I am providing, below, a tabulation of the data used in this last graphic. Years not shown had the same rate as the last year actually shown. Thus in the period 1961-1963, the rate was also 91 percent on all income exceeding $400,000.


Year

%
On income of more than ($):

Year

%
On income of more than ($):
1960
91
400,000
1995
39.6
256,500
1964
77
400,000
1996
39.6
263,750
1965
70
200,000
1997
39.6
271,050
1970
70
200,000
1998
39.6
278,450
1977
70
203,200
1999
39.6
283,150
1979
70
215,400
2000
39.6
288,350
1980
70
215,400
2001
39.1
297,350
1982
50
85,600
2002
38.6
307,050
1983
50
109,400
2003
35
311,950
1984
50
162,400
2004
35
319,100
1985
50
169,020
2005
35
326,450
1986
50
175,250
2006
35
336,550
1987
38.5
90,000
2007
35
349,700
1988
28
29,750
2008
35
357,700
1990
28
32,450
2009
35
372,950
1991
31
82,150
2010
35
373,650
1992
31
86,500
2011
35
379,150
1993
39.6
250,000




My purpose in showing such data?
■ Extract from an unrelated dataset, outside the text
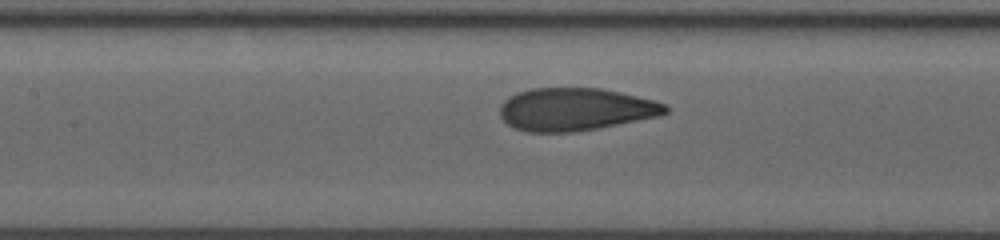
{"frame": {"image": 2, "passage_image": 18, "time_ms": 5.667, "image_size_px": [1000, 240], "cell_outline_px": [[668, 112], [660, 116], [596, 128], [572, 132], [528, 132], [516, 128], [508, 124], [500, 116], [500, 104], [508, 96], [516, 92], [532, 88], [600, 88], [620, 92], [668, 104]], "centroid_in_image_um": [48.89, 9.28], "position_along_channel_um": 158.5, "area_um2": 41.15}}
I’m interested in looking at the proposition that cutting taxes on the wealthy increases jobs—because it is the rich who create jobs. Well, here are some early indicators. The following table shows increase in employment, December to December in four decades:

Decade
Tax rate change in %
Employment change %
1960-1970
-23.1
31.7
1970-1980
0.0
28.5
1980-1990
-60.0
20.0
1990-2000
41.4
21.4
2000-2010
-11.6
-1.7

Here the tax rate change is from the first to the last year. The employment change is from  December to December, thus in the first line, 12/1960 to 12/1970. What this tabulation tells me is that top tax rates may have nothing whatsoever to do with employment increase or decline. We’ve had the largest increase in employment in a period where the marginal rate went from 91 to 70 percent. In the 1970-1980 decade, when the top rate was at 70 percent, we still had high growth in jobs. When rates dropped from 70 to 28 percent, the biggest drop ever, we added the fewest jobs—but did much better in the next decade when taxes increased from 28 to 39.6 percent. And in the last decade, when our taxes dropped again, from 39.6 to 35 percent, we actually lost job in absolute count.

It feels better to know something than not to. In any case, the notion that giving the wealthy more dollars to spend will result in job creation is certainly a big canard.